You could look at features of the land as causes of settlement patterns – rivers for example. London’s three early cities were all by the river, but all with different personalities. You could look at man-made structures as causes of subsequent human action, slowly solidified into urban form – the Regent’s Canal for instance. A navigation channel for trade, which led to a second waterfront in London, different from the father Thames experience. The Regent’s Canal spatial story is one of soft whispers and wind in the hushed trees above the quiet waters, bobbing in and out of brick and stone tunnels. Warehouses, most logically, were the dominant land use near it to start with. Once rail took over the trades, dereliction and despair threatened the waterway, but early gentrification saved the day. Someone decided they’d like to live in a tall attic with visible beams and rafters, with great views on to the Canal. Boom – ground rents exploded. But I digress. Now, neighbourhoods bordering the canal are spatially as various as imaginable, from the western stretch to Limehouse Basin in the east. A walk along the canal is like watching a film about the city.

This spatial dimension of an essentially social science is really wonderful; a truly sexy form of framing the human subject in her environment.

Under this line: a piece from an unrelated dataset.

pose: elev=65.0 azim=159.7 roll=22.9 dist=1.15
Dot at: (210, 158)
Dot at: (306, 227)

The study has unending depths - What the human then does or what the environment then becomes or what then happens to the human… und so weiter.

On my way in to work

  • I saw crazy guy at Little Ben, near Victoria station. He was shrieking jubilantly at intervals, and doing a sort of jig around a black electric meter box. I wondered if he was doing a theatre exercise, practicing for a play, or something.
  • A busker strumming a guitar near the entrance to Peter Jones offices. He had red watery eyes and sang a laidback sort of song without much hope. He could be a druggie.
  • I saw starbucks looking warm and festive and fought the urge to go in and further propagate the coffee chain culture explosion. Bar-stucks, I anagrammed cleverly, trying to distract myself from the smell of toffee nut latte.
  • I saw how blue the sky looked and broke into a trot, swerving deftly between a couple of toursists and a mum with pushchair approaching from the other direction.
  • I saw the O2 shop and thought ruefully about how crap my phone is, and how helplessly i'm tied into my 18 month contract.
  • The trot somehow made me decide that i would go to the national gallery / portrait gallery tomorrow. Checked the weather forecast quickly on said phone - it's clear and 8 degrees.
I need to be inspired please, London. Looking to the masters of the art movement to start with.